Akenón aceleró el ritmo poco a poco. Ariadna empezó a jadear de placer y él de pura excitación, contemplando a la voluptuosa griega retorciéndose y gimiendo de goce, derritiéndose entre sus dedos. Ella colocó una mano sobre la masculina que tan íntimamente la acariciaba, animándole a que avivara el ritmo, y con la otra pellizcó uno de sus pezones.

«Por Baal, Amón y todos los dioses. Ni siquiera Afrodita puede inspirar tanto deseo». Akenón estaba estupefacto ante la magnitud de su propio ardor. Notaba que Ariadna se encontraba cerca de alcanzar la cumbre del placer, y él mismo estaba próximo debido a la desmesurada pasión que lo consumía.

De repente Ariadna abrió los ojos y le dirigió una mirada febril.

—Ahora —dijo en un susurro entrecortado de deseo.

Akenón se puso encima. Ariadna lo miraba con intensidad. Los fantasmas del pasado llamaban a su mente, pero el rostro de Akenón le transmitía el afecto y la seguridad que necesitaba. La había guiado hasta ese punto de un modo sensible y placentero. Sabía que era él con quien podía y deseaba completar un camino que había creído imposible.

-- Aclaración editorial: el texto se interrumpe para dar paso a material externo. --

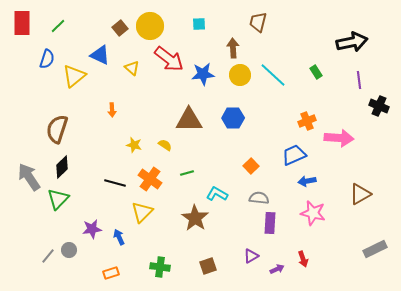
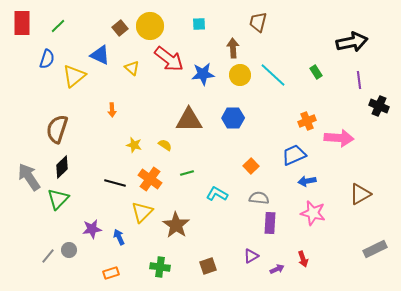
brown star at (195, 218): moved 19 px left, 7 px down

Abrazó la espalda de Akenón mientras él entraba en su cuerpo con una suavidad sorprendente. Akenón se mantuvo apoyado en los codos para que no se sintiera aprisionada. Un minuto después fue ella la que estrechó el abrazo buscando el máximo contacto entre sus cuerpos. La carne viril parecía hacer magia en su interior y sintió que el calor de su vientre se acrecentaba hasta límites inimaginables. Agarró el culo fornido de Akenón y apretó hacia ella, apremiándolo a intensificar sus acometidas. La sensación gozosa se multiplicó y el volcán que era su cuerpo entró en erupción. Su carne se convirtió en lava de placer fundido. En ese momento no fue consciente de que clavaba las uñas en el culo de Akenón, de que el hombre se derramaba en su interior bramando como un oso ni de que ella misma chillaba con todas sus fuerzas.